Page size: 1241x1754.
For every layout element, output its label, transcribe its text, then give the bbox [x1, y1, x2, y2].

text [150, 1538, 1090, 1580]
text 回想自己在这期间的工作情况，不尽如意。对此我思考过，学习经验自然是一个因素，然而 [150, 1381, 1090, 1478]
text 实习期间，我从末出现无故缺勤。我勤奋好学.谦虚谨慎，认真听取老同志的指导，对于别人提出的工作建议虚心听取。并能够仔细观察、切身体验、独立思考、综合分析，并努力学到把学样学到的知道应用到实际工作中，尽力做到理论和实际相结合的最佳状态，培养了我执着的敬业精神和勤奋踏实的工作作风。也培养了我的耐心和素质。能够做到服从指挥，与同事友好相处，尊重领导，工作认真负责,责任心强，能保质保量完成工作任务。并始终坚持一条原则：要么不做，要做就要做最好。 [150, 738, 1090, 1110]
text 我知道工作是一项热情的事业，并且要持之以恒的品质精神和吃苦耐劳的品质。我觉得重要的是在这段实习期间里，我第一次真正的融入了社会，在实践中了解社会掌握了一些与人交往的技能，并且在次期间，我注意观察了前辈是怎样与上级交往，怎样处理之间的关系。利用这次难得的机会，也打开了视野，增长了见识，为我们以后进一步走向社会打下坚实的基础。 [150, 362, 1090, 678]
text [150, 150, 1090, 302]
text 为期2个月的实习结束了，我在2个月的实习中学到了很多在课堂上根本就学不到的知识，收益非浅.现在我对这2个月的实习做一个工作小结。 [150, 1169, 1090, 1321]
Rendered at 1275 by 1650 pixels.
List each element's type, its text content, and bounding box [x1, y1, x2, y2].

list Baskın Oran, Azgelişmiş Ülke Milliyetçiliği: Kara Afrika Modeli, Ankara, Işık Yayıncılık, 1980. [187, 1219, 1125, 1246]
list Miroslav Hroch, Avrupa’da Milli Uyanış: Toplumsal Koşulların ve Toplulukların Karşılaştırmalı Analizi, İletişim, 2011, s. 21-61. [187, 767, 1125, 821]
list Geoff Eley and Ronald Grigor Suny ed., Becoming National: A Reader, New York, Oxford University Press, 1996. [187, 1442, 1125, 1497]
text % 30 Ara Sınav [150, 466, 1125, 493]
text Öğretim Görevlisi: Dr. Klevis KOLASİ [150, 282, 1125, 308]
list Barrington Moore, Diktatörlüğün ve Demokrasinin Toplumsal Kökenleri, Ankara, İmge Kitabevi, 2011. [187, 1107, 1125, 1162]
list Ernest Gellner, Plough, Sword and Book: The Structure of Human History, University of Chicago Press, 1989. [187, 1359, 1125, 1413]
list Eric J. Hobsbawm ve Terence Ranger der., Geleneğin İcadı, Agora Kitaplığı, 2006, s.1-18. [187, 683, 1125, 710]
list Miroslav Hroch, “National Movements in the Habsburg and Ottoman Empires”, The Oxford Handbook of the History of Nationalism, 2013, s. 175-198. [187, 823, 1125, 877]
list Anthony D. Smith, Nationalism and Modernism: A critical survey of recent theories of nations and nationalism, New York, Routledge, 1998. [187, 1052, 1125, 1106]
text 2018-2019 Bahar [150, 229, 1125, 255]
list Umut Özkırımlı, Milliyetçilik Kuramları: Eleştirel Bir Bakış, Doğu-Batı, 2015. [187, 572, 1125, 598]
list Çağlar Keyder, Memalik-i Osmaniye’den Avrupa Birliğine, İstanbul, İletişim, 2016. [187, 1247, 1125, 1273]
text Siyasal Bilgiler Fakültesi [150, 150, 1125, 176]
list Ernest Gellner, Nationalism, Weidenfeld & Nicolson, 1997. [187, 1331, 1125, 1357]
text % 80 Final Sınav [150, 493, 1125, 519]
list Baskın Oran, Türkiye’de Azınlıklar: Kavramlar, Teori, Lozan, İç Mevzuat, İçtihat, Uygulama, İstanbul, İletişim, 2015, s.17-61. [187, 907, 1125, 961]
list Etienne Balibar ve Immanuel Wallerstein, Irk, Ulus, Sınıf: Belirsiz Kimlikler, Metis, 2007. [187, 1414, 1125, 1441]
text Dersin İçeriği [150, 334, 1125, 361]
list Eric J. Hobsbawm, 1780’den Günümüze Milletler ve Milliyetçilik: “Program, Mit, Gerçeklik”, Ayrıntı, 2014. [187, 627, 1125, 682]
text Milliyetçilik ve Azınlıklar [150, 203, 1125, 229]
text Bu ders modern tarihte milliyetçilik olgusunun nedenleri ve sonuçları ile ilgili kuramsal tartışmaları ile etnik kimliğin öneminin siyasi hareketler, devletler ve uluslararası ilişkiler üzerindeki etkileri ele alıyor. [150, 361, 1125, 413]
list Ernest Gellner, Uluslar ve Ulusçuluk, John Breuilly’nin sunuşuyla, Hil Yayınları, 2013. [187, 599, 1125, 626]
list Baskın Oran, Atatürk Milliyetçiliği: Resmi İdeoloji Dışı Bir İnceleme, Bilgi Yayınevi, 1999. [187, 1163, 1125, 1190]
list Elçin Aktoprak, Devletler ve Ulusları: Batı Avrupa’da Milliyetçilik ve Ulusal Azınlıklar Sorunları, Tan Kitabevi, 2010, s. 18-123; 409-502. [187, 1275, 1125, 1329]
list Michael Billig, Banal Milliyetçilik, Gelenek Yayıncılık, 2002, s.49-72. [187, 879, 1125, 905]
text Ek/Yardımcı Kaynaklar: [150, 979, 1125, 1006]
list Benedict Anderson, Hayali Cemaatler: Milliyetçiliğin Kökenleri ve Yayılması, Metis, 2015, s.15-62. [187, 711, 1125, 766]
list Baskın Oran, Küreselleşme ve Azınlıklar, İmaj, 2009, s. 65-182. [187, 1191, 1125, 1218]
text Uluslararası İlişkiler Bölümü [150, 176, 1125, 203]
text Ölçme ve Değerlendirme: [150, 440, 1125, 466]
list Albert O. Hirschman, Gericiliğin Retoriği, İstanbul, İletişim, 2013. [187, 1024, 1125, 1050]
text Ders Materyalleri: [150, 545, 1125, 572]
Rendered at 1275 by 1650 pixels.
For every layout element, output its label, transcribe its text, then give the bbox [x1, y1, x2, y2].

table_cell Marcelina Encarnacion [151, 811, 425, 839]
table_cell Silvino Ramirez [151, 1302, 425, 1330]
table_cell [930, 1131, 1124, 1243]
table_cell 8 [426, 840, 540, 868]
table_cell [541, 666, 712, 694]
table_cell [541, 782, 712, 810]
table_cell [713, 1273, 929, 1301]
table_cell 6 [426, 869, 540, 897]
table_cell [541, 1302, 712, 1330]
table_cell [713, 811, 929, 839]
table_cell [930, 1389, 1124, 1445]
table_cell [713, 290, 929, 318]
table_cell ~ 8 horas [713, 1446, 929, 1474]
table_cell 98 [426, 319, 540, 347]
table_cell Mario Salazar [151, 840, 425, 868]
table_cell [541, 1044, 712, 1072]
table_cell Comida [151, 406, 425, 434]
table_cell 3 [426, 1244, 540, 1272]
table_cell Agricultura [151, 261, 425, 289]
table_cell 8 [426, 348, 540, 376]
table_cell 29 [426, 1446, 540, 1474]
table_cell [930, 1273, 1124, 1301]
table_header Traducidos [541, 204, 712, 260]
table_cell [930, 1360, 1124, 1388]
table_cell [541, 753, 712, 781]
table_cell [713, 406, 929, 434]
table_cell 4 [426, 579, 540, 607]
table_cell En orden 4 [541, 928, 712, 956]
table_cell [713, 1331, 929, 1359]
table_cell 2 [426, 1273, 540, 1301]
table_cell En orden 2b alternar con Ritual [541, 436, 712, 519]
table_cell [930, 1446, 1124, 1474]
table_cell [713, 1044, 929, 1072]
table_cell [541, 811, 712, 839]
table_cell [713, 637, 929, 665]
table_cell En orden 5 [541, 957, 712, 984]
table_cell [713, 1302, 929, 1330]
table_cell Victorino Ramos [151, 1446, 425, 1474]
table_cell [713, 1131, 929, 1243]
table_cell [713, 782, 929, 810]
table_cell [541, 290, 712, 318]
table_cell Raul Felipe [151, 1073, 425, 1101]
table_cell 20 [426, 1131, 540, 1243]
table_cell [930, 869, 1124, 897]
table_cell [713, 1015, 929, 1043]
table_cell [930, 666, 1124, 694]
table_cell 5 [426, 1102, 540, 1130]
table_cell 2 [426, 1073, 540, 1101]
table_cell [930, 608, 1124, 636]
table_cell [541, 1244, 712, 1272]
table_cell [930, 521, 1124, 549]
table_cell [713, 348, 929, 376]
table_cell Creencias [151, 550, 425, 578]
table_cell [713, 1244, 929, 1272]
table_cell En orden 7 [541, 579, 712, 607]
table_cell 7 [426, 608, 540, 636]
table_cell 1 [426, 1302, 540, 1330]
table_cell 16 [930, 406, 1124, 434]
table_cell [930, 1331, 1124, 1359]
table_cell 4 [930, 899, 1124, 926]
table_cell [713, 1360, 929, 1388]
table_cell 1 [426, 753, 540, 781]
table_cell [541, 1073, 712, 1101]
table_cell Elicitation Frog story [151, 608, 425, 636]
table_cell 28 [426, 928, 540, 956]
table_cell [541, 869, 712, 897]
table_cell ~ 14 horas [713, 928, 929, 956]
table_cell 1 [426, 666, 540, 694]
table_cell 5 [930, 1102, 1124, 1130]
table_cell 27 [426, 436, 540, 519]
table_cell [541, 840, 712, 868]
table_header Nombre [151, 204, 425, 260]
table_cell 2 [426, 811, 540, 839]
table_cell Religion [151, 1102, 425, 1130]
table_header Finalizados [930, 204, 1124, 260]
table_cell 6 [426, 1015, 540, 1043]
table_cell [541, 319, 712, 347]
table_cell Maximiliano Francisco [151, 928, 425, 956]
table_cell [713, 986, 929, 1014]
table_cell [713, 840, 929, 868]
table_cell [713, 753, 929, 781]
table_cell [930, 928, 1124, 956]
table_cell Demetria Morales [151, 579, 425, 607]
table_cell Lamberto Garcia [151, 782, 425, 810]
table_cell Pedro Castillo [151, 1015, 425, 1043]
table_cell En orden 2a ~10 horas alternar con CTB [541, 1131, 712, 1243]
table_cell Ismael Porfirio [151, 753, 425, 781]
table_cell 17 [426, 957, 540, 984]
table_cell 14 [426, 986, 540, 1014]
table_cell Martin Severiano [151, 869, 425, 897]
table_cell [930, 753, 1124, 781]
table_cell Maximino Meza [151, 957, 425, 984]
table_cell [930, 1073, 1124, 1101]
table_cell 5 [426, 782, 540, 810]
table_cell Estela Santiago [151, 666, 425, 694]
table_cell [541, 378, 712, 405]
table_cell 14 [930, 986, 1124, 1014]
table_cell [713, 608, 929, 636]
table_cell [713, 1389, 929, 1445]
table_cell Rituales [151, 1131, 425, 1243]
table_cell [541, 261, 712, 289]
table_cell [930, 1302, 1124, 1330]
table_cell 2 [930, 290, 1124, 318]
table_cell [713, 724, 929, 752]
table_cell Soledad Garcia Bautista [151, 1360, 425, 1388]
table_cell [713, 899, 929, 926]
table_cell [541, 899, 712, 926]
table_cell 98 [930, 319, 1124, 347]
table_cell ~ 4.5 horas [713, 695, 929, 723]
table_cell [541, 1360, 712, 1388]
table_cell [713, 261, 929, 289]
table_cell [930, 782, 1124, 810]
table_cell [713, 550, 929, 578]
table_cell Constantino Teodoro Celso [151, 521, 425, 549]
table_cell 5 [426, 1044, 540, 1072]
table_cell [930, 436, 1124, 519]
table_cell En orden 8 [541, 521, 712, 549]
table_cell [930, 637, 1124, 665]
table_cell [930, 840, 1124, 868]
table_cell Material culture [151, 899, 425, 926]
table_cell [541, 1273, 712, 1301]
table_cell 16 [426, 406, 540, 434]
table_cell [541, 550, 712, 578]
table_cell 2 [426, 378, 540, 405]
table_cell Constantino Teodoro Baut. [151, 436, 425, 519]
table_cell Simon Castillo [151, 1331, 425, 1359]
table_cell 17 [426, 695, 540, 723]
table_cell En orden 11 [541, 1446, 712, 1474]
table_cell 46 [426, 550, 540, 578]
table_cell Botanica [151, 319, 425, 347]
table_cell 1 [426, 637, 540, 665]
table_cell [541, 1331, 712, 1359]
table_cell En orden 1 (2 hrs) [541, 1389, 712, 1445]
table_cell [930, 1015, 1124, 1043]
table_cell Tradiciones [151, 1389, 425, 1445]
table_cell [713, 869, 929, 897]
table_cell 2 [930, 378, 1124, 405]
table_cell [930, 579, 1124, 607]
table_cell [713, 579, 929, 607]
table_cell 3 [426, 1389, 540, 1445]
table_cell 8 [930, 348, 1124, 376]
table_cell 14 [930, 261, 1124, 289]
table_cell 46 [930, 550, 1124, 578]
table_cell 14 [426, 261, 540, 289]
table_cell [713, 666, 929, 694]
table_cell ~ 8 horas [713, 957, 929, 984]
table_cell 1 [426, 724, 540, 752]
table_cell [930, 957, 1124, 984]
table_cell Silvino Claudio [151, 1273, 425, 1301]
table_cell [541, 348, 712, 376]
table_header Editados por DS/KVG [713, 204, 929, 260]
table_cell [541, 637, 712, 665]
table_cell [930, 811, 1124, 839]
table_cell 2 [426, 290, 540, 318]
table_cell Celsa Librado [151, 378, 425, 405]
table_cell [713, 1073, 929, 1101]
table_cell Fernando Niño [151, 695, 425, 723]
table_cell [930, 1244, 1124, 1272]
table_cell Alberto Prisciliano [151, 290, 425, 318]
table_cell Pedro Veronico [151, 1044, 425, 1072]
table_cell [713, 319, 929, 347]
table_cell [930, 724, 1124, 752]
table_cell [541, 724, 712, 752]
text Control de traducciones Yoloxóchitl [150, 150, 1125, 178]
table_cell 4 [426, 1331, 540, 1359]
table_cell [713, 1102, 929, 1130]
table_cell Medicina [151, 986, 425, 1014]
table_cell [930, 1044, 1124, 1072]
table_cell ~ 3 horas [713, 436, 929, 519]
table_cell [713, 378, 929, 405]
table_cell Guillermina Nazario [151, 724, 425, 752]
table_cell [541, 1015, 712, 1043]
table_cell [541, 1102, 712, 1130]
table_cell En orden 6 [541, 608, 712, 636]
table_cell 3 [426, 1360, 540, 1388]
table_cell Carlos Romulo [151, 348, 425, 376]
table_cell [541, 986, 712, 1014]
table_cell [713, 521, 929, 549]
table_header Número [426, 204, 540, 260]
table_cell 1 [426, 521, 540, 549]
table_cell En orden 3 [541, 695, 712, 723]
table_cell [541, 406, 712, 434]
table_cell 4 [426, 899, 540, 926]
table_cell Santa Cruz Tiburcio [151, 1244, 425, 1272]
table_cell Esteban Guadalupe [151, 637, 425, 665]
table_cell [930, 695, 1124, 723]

══════

* What needs to be done
If a line in the entries includes the word "University", copy that line out.

* Written solution
list Geoff Eley and Ronald Grigor Suny ed., Becoming National: A Reader, New York, Oxford University Press, 1996. [187, 1442, 1125, 1497]
list Ernest Gellner, Plough, Sword and Book: The Structure of Human History, University of Chicago Press, 1989. [187, 1359, 1125, 1413]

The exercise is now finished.